_Exercise aim:_ Print the listing below unchanged, starting with its first line and going on through the line that contains "common name: Cut-leaf toothcup", including that line.

_Raw records:_

↓

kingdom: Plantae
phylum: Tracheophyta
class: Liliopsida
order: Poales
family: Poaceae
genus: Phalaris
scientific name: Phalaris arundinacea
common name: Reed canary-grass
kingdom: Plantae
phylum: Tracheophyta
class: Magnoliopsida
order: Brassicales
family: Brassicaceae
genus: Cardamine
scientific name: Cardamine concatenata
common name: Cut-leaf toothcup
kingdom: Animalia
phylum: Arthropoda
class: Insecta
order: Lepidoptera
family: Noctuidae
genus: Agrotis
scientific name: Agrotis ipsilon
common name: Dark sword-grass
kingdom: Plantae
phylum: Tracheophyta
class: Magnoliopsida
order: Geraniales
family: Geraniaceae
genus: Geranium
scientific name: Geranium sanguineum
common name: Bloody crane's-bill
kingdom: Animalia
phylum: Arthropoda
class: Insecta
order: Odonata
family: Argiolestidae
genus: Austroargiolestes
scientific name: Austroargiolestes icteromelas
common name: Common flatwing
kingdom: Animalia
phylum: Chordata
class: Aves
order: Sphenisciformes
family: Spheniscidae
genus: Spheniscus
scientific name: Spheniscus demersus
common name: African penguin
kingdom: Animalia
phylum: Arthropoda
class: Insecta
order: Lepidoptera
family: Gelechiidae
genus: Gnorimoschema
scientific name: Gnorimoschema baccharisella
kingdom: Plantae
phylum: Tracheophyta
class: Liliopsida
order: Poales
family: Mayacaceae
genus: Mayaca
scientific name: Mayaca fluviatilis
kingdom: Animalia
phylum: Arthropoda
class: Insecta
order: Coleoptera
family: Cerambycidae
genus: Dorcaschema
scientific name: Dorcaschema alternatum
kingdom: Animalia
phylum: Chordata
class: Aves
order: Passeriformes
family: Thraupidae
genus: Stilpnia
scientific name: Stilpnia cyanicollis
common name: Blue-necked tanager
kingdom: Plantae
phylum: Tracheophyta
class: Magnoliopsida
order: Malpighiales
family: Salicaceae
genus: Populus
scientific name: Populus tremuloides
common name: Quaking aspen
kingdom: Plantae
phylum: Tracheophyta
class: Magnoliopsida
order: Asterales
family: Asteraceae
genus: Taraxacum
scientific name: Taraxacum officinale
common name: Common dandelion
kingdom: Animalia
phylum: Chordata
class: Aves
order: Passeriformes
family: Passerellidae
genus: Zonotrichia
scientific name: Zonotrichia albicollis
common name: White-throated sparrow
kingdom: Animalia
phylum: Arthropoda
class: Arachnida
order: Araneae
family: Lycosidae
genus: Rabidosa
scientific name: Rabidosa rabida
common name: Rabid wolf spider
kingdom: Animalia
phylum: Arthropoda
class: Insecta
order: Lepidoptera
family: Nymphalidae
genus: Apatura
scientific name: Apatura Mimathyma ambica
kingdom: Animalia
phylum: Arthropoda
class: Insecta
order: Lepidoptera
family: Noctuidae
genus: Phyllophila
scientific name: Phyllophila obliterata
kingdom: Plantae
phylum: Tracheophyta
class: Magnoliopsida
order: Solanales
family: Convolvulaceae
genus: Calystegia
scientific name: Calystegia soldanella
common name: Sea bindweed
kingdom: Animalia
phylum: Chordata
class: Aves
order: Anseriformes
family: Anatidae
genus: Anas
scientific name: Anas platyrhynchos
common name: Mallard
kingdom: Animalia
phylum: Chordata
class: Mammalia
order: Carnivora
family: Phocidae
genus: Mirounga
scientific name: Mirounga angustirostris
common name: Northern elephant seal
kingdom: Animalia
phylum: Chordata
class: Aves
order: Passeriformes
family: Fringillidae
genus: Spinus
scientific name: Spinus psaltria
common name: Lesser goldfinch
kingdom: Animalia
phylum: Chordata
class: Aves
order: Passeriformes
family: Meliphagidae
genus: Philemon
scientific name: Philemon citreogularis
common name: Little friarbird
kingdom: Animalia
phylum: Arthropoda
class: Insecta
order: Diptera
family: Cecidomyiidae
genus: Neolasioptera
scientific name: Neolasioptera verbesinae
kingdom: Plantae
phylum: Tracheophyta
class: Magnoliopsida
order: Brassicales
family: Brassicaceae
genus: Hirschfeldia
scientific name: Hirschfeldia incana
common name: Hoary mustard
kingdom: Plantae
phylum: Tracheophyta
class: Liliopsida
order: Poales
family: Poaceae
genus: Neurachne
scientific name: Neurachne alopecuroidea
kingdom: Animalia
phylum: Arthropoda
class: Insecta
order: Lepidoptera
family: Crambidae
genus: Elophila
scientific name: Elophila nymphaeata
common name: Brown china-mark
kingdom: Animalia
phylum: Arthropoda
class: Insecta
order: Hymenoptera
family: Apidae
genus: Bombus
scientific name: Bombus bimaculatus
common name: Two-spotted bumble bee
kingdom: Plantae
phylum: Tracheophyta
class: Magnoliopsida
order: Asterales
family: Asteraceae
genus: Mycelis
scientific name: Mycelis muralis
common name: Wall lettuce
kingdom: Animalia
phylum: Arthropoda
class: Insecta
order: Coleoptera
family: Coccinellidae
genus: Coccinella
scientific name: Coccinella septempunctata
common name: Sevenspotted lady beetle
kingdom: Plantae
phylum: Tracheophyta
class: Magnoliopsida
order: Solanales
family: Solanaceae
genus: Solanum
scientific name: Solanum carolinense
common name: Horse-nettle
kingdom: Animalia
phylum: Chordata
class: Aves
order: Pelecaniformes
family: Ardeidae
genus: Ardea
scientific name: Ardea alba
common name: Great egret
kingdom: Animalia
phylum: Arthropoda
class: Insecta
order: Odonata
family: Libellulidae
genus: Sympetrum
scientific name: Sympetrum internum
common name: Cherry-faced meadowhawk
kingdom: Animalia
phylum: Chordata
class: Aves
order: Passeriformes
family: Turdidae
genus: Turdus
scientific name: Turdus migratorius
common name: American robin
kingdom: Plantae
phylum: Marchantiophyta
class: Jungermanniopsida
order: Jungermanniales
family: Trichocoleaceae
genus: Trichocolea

↑

_Solved problem:_
kingdom: Plantae
phylum: Tracheophyta
class: Liliopsida
order: Poales
family: Poaceae
genus: Phalaris
scientific name: Phalaris arundinacea
common name: Reed canary-grass
kingdom: Plantae
phylum: Tracheophyta
class: Magnoliopsida
order: Brassicales
family: Brassicaceae
genus: Cardamine
scientific name: Cardamine concatenata
common name: Cut-leaf toothcup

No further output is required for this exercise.